■ The problem ■
Your copy should match the entries exactly, except that it holds no pictures.

::: Data extract

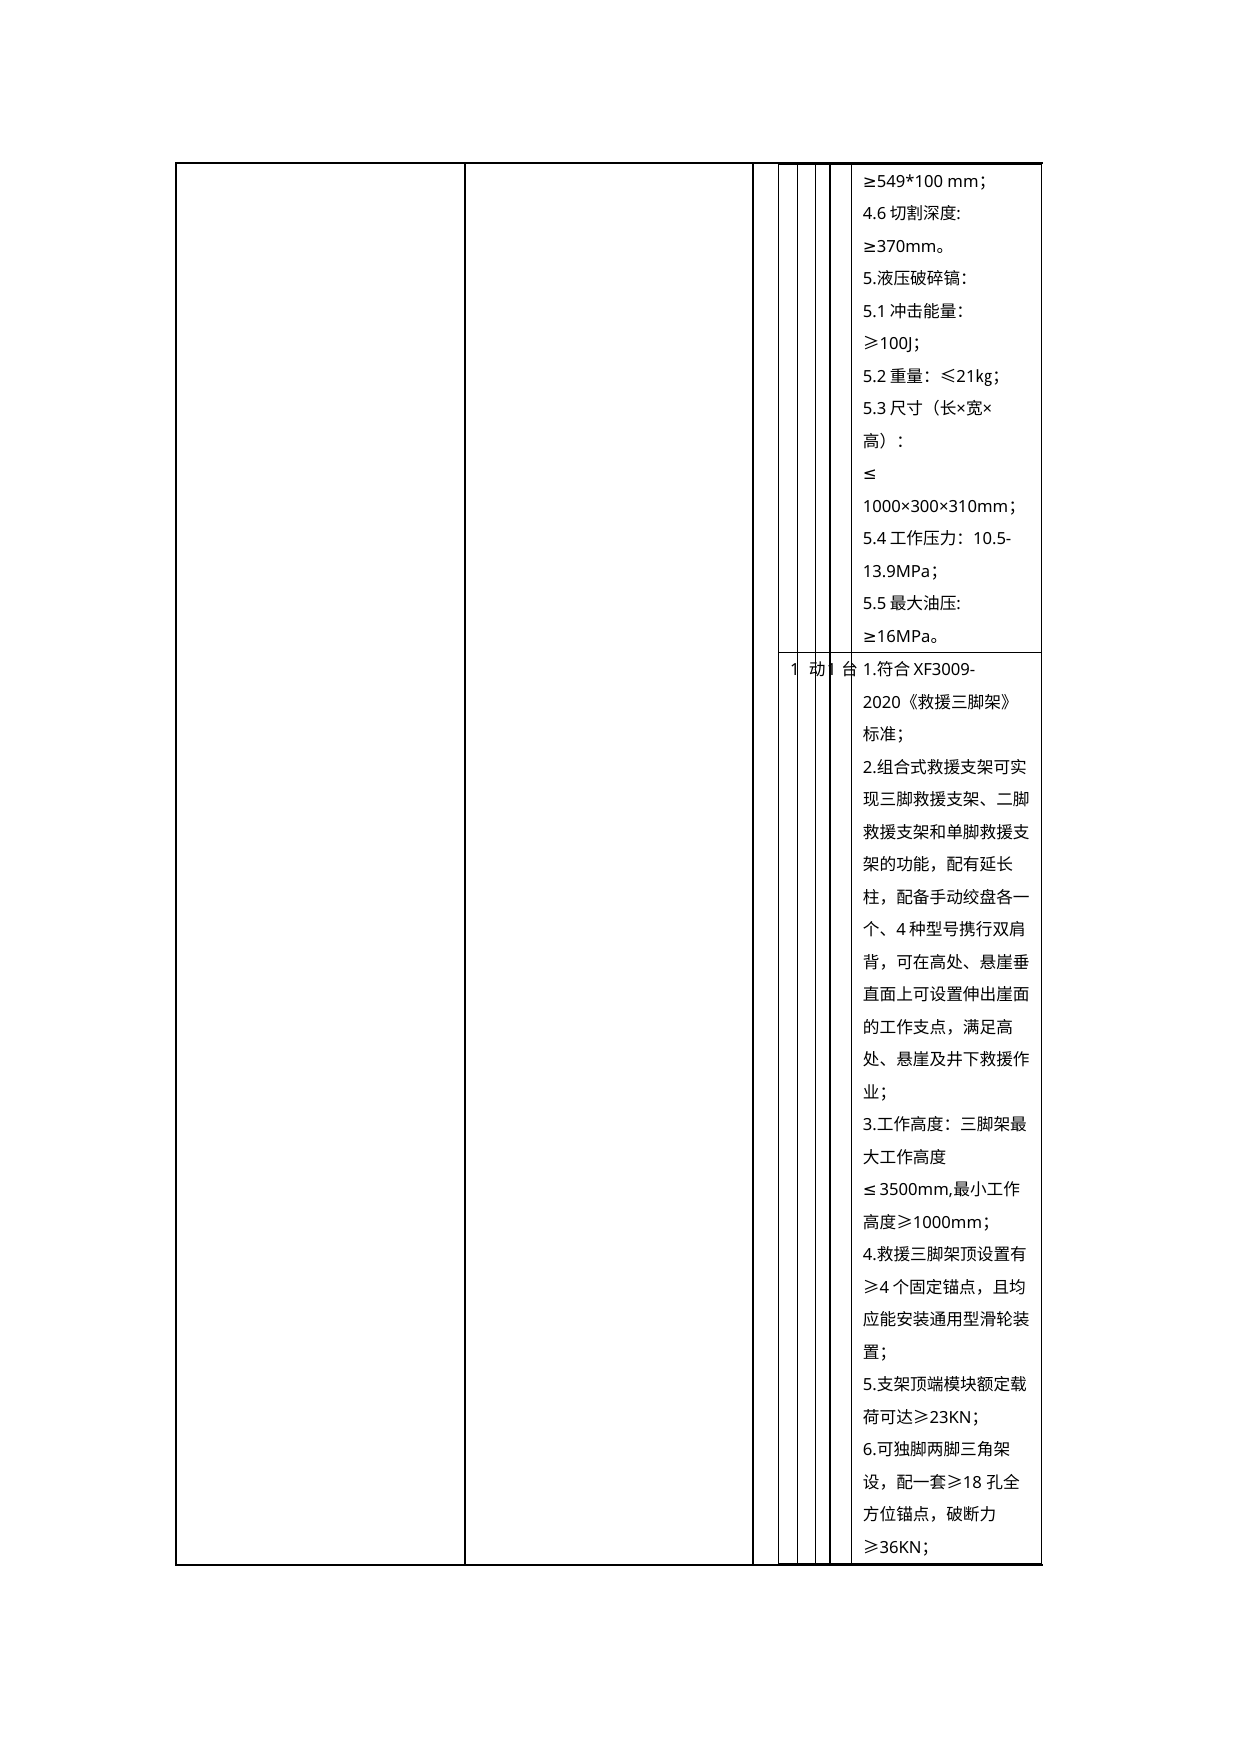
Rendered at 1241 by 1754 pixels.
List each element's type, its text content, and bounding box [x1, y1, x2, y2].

table_cell [466, 164, 752, 1564]
table_cell [852, 653, 1041, 1563]
table_cell [816, 165, 829, 652]
table_cell [798, 653, 815, 1563]
table_cell [831, 165, 851, 652]
table_cell [779, 653, 797, 1563]
table_cell [852, 165, 1041, 652]
table_cell [779, 165, 797, 652]
table_cell [831, 653, 851, 1563]
table_cell 1 [177, 164, 464, 1564]
table_cell [798, 165, 815, 652]
table_cell [754, 164, 778, 1564]
table_cell [816, 653, 829, 1563]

::::::

■ Written response ■
Rendered at 1241 by 1754 pixels.
List each element's type, its text content, and bounding box [x1, y1, x2, y2].

table_cell [466, 164, 752, 1564]
table_cell [852, 653, 1041, 1563]
table_cell [816, 165, 829, 652]
table_cell [798, 653, 815, 1563]
table_cell [831, 165, 851, 652]
table_cell [779, 653, 797, 1563]
table_cell [852, 165, 1041, 652]
table_cell [779, 165, 797, 652]
table_cell [831, 653, 851, 1563]
table_cell 1 [177, 164, 464, 1564]
table_cell [798, 165, 815, 652]
table_cell [754, 164, 778, 1564]
table_cell [816, 653, 829, 1563]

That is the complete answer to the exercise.